The following diagrams illustrate the different choices there are in where to place gateways. In each diagram there are two clusters: a source MapR cluster where the tables being indexed are located, and the Elasticsearch cluster where the corresponding types are located. Each cluster consists of 9 nodes, the MapR cluster with nine MapR nodes (in orange) running the MapR filesystem and storing table data, and the Elasticsearch cluster with nine nodes (in yellow) storing shards of the index where the types are located. Nodes where gateways are running are depicted in blue.
Gateways on the Source MapR Cluster
In the first diagram, the gateways are installed on three of the nodes in the MapR
cluster.
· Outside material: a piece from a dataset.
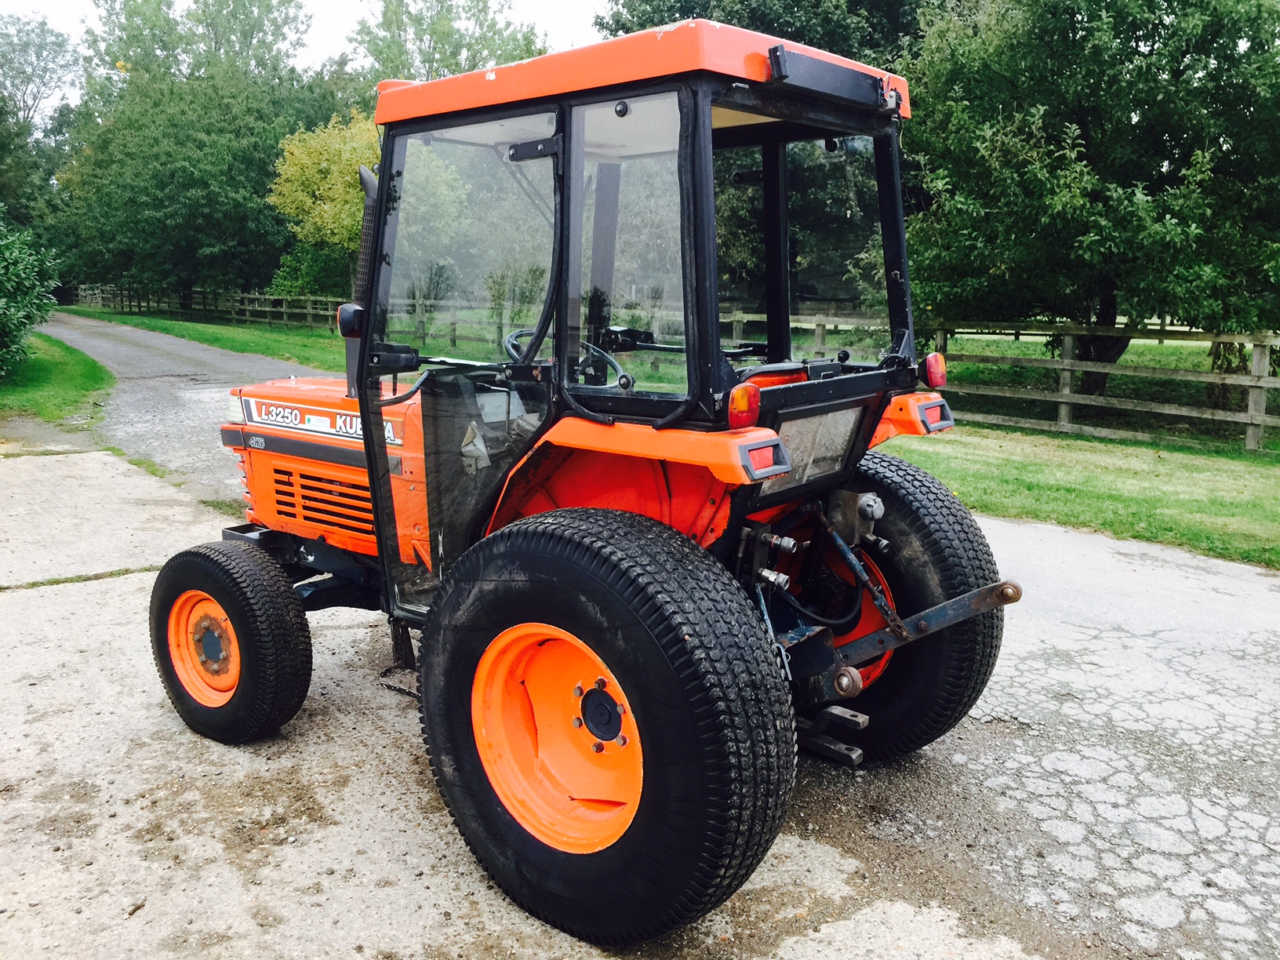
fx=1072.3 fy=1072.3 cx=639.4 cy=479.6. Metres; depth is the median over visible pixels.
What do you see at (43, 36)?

If you use this topology then the general configuration topic in Configuring a MapR Gateway Master-Slave Topology is applicable, however, if you use the
maprcli cluster gateway set
command, then the
-dstcluster
parameter is set to the MapR source cluster.
Gateways on Independent Nodes That Are Added to the Source MapR Cluster
In the next diagram, the gateways are installed on servers that were not previously part
of the MapR cluster. Only the gateway services are installed on these new nodes.
However, these nodes logically become part of the MapR cluster, as indicated by the
dotted line extending from this cluster. Because gateways consume CPU and network
resources, placing gateways on dedicated nodes allows for higher throughput rates than
the previous configuration. If you use this topology then the configuration topic in
Configuring a MapR Gateway on an Independent Node for Elasticsearch Indexing is
applicable. If you use the maprcli cluster gateway set
command, then
the -dstcluster
parameter is set to the MapR source cluster.
Gateways on the Elasticsearch Cluster
In the final diagram, the gateways are installed on nodes that are part of the
Elasticsearch cluster. As in the previous diagram, these nodes logically become part of
the MapR cluster, as again indicated by the dotted line extending from the MapR cluster.
The gateways are managed from that cluster only. No management of the gateways needs to
take place through Elasticsearch. If you use this topology then the configuration topic
in Configuring a MapR Gateway on an Independent Node for Elasticsearch Indexing is
applicable. If you use the maprcli cluster gateway set
command, then
the -dstcluster
parameter is set to the MapR source cluster.